Selected extract:
=== Section Start ===

Jeremy Albers, associate chaplain, said the document will outline the current climate toward the LGBTQ community on campus and the possibilities of a future LGBTQ resource center for students with a full-time staff position.
LGBTQ stands for lesbian, gay, bisexual, transgender, queer and questioning. Within the community, "queer" is generally accepted as anyone who may not identify with society's accepted labels of sexual or gender identity and is also used as an umbrella term for sexual minorities, Albers said. Those "questioning" are people who are struggling to define their sexuality and understand their emotions, he said.
Daniel Terry, director of women's and men's programs and facilitator of the committee, said there are students who are "out" or uncertain of their orientation who do not feel comfortable on campus and fear what will be said or how they will be treated in the classroom.
Chuck Dunning, director of TCU Transitions, said the document is very much a work in progress, with the first draft expected to be completed within six weeks and the final document ready for publication by the end of May. Once completed, Allies and administration will work together to address the issues presented, he said.
Dunning said a resource center would provide a central location for concerned students or those in need of counseling as well as offer books, hold meetings and allow students to interact with supportive faculty and staff.
"It provides a physical manifestation of the university's commitment to the students who have concerns with LGBTQ issues," Dunning said. "We're also talking about student allies who identify themselves as straight but still want to be advocates or sources of support for students who aren't straight."
Terry said that as students graduate, the level of activism fluctuates too much to maintain inertia. Creating a more welcoming atmosphere on campus depends on appointing a full-time director for LGBTQ matters, especially someone trained in counseling and organizing for the college community, he said.

=== Section End ===

What this task involves: Copy out the entire passage on the campus LGBTQ resource center word for word.

Stored data
=== Section Start ===

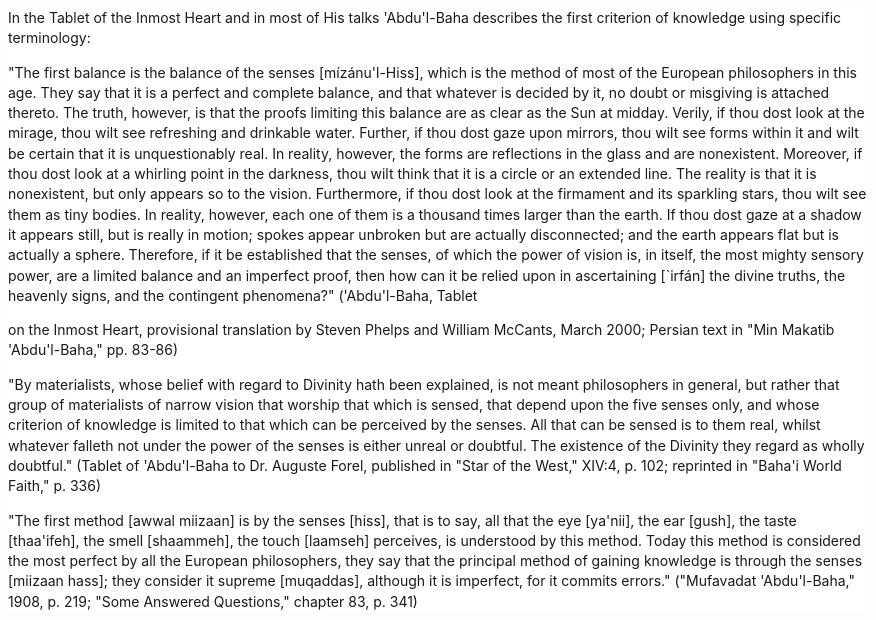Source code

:In the Tablet of the Inmost Heart and in most of His talks 'Abdu'l-Baha describes the first criterion
of knowledge using specific terminology:

"The first balance is the balance of the senses [mízánu'l-Hiss], which is the method of most of the
European philosophers in this age. They say that it is a perfect and complete balance, and that
whatever is decided by it, no doubt or misgiving is attached thereto. The truth, however, is that the
proofs limiting this balance are as clear as the Sun at midday. Verily, if thou dost look at the mirage,
thou wilt see refreshing and drinkable water. Further, if thou dost gaze upon mirrors, thou wilt see
forms within it and wilt be certain that it is unquestionably real. In reality, however, the forms are
reflections in the glass and are nonexistent. Moreover, if thou dost look at a whirling point in the
darkness, thou wilt think that it is a circle or an extended line. The reality is that it is nonexistent, but
only appears so to the vision. Furthermore, if thou dost look at the firmament and its sparkling stars,
thou wilt see them as tiny bodies. In reality, however, each one of them is a thousand times larger
than the earth. If thou dost gaze at a shadow it appears still, but is really in motion; spokes appear
unbroken but are actually disconnected; and the earth appears flat but is actually a sphere. Therefore,
if it be established that the senses, of which the power of vision is, in itself, the most mighty sensory
power, are a limited balance and an imperfect proof, then how can it be relied upon in ascertaining
[`irfán] the divine truths, the heavenly signs, and the contingent phenomena?" ('Abdu'l-Baha, Tablet

on the Inmost Heart, provisional translation by Steven Phelps and William McCants, March 2000;
Persian text in "Min Makatib 'Abdu'l-Baha," pp. 83-86)

"By materialists, whose belief with regard to Divinity hath been explained, is not meant
philosophers in general, but rather that group of materialists of narrow vision that worship that
which is sensed, that depend upon the five senses only, and whose criterion of knowledge is limited
to that which can be perceived by the senses. All that can be sensed is to them real, whilst whatever
falleth not under the power of the senses is either unreal or doubtful. The existence of the Divinity
they regard as wholly doubtful." (Tablet of 'Abdu'l-Baha to Dr. Auguste Forel, published in "Star of
the West," XIV:4, p. 102; reprinted in "Baha'i World Faith," p. 336)

"The first method [awwal miizaan] is by the senses [hiss], that is to say, all that the eye [ya'nii], the
ear [gush], the taste [thaa'ifeh], the smell [shaammeh], the touch [laamseh] perceives, is understood
by this method. Today this method is considered the most perfect by all the European philosophers,
they say that the principal method of gaining knowledge is through the senses [miizaan hass]; they
consider it supreme [muqaddas], although it is imperfect, for it commits errors." ("Mufavadat
'Abdu'l-Baha," 1908, p. 219; "Some Answered Questions," chapter 83, p. 341)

=== Section End ===

Answer:
Jeremy Albers, associate chaplain, said the document will outline the current climate toward the LGBTQ community on campus and the possibilities of a future LGBTQ resource center for students with a full-time staff position.
LGBTQ stands for lesbian, gay, bisexual, transgender, queer and questioning. Within the community, "queer" is generally accepted as anyone who may not identify with society's accepted labels of sexual or gender identity and is also used as an umbrella term for sexual minorities, Albers said. Those "questioning" are people who are struggling to define their sexuality and understand their emotions, he said.
Daniel Terry, director of women's and men's programs and facilitator of the committee, said there are students who are "out" or uncertain of their orientation who do not feel comfortable on campus and fear what will be said or how they will be treated in the classroom.
Chuck Dunning, director of TCU Transitions, said the document is very much a work in progress, with the first draft expected to be completed within six weeks and the final document ready for publication by the end of May. Once completed, Allies and administration will work together to address the issues presented, he said.
Dunning said a resource center would provide a central location for concerned students or those in need of counseling as well as offer books, hold meetings and allow students to interact with supportive faculty and staff.
"It provides a physical manifestation of the university's commitment to the students who have concerns with LGBTQ issues," Dunning said. "We're also talking about student allies who identify themselves as straight but still want to be advocates or sources of support for students who aren't straight."
Terry said that as students graduate, the level of activism fluctuates too much to maintain inertia. Creating a more welcoming atmosphere on campus depends on appointing a full-time director for LGBTQ matters, especially someone trained in counseling and organizing for the college community, he said.